The service commissions were intended to ensure that every eligible person has a fair chance of being appointed to a public service position and to ensure their security of tenure. In other words, they were intended to act as a layer between government and its workers so as to prevent the politicization of appointments and dismissals within the state sector.
The main service commissions are the Police Service Commission, the Public Service Commission and the Teaching Service Commission. The Constitution provides that all three of these service commissions should be free of political direction.
There, however, remains uncertainty as to the effectiveness of constitutional commissions and whether in fact they are insulated from political direction. In many countries, service commissions have failed to prevent the politicization of appointments.
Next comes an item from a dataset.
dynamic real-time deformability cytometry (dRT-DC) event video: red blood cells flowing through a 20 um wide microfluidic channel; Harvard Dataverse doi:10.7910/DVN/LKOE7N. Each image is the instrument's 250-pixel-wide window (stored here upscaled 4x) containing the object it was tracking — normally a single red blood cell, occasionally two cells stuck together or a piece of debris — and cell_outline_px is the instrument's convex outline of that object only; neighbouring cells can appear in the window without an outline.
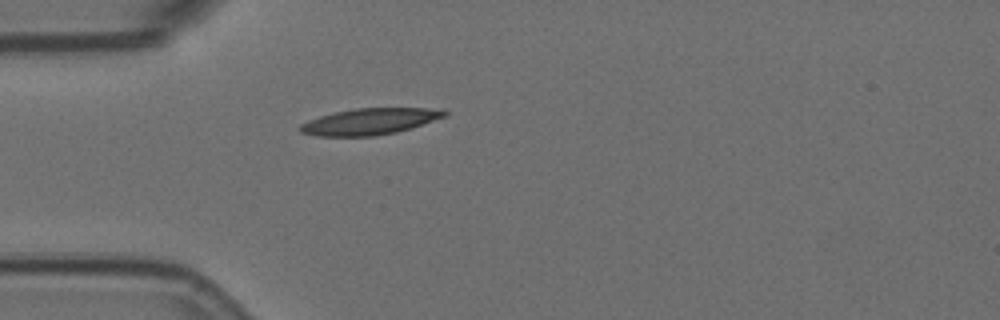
{"species": "Egyptian fruit bat (a non-hibernating species)", "species_latin": "Rousettus aegyptiacus", "temperature_condition": "room temperature", "stored_images_in_passage": 1, "camera_frame_rate_fps": 3000, "um_per_image_px": 0.085, "animal": {"sex": "female"}, "frame": {"image": 1, "passage_image": 1, "time_ms": 0.0, "image_size_px": [1000, 320], "cell_outline_px": [[448, 112], [444, 116], [412, 128], [396, 132], [376, 136], [316, 136], [300, 132], [300, 124], [308, 120], [320, 116], [352, 108], [428, 108]], "centroid_in_image_um": [31.37, 10.33], "position_along_channel_um": 53.6, "area_um2": 21.96}}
Part of the problem is because of the inadequacies of resources, service commissions have delegated some of their responsibilities to government agencies. In many instances, interviews are done by government ministries and departments and sent to the commissions for rubber stamping. This has eroded the protective insulation, which the commissions were intended to provide.
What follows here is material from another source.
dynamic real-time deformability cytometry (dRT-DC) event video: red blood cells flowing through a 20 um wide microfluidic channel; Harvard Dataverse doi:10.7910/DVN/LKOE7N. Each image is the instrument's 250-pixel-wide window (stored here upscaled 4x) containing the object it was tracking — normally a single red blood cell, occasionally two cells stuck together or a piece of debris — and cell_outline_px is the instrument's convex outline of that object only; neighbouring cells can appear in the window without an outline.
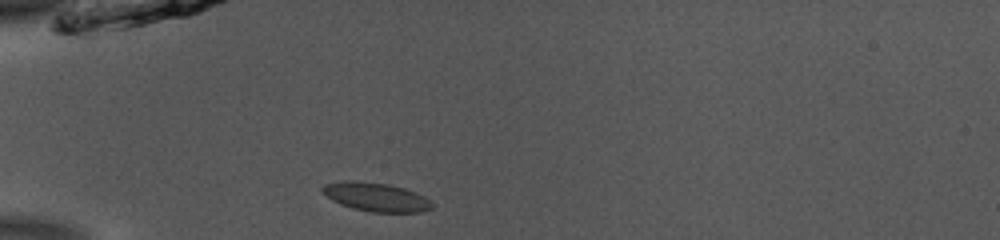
{"species": "common noctule bat (a hibernating species)", "species_latin": "Nyctalus noctula", "temperature_condition": "room temperature", "stored_images_in_passage": 37, "camera_frame_rate_fps": 3000, "um_per_image_px": 0.085, "animal": {"sex": "male", "body_mass_g": 13.0, "forearm_length_mm": 53.1}, "frame": {"image": 1, "passage_image": 1, "time_ms": 0.0, "image_size_px": [1000, 240], "cell_outline_px": [[436, 204], [432, 208], [420, 212], [372, 212], [352, 208], [340, 204], [332, 200], [320, 188], [324, 184], [344, 180], [352, 180], [388, 184], [404, 188], [416, 192], [432, 200]], "centroid_in_image_um": [32.0, 16.74], "position_along_channel_um": 53.0, "area_um2": 18.5}}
Another source of confusion has been the fact that under colonial Guyana, the police service commission and the public service commission merely recommended appointments to the Governor. This has left the impression that it is the government, which has the ultimate say in appointments. Recommendations were made to the Governor since appointments were made under his hand, and not by him.
The role of service commissions is to restrain the executive from politicizing appointments. Service commissions are also intended to act as an independent and impartial tribunal for disciplining and dismissing public servants. In this regard, the delegation of appointments by the commissions to the government ministries and departments, have carried the danger of undermining the professionalism and impartiality of the police, the public service and the judiciary.
The Public Service Commission should reclaim its role in selecting persons for appointment within the traditional public service. The Police Service Commission should do the same in relation to the appointment of recruits into the Force. They should consider recalling all delegated responsibilities because of the dangers of politicization of appointments.
The government has established a new training college for public servants. This college can become a filter for deciding who enters into the Public Service. It can be perverted to become a conduit for political appointments to the public service. Recruitments of cadets are done centrally, and persons will have to enter the public service, first through the college. The Public Service Commission will have to rubber stamp these appointments. But should they do so when they have had no role in selecting those candidates?
Guyana must be careful not to return to the days of the political indoctrination of workers, or to the days when public servants were forced to swear fealty to the ruling party. In the past, workers were forced to attend rallies, party congresses, and participate in marches, which were intended to encourage loyalty and subservience to the ruling elite.
Institutions aimed at militarizing the society are also possible. The Guyana National Service is going to re-emerge under a different name. The embryo of the original Guyana National Service was the National Youth Corps. This corps is being re-established. It does not take a genius to predict what this will evolve into. Already the ideology of persons having to serve the state is re-emerging. The Guyana People’s Militia has been re-established.
Paramountcy is taking subtle forms. Already we see certain workers having to wear uniforms in the colours of APNU.
The government was highly critical of contract employment within the public service under the PPPC. This practice has continued under APNU+AFC. However, the government has commendably begun to transition workers from contract to tenured employment. But this process should not be selective, and an audit should be undertaken to ensure consistency.
The service commissions are not likely to roll back the erosion of their involvement in appointments. They are not likely also to withdraw all delegated functions.
The commissions themselves are proving to be ineffective as a layer between the workers and the state. If they can longer be counted on to avoid political influence in appointments, they should be disbanded, because they are not serving their intended purpose.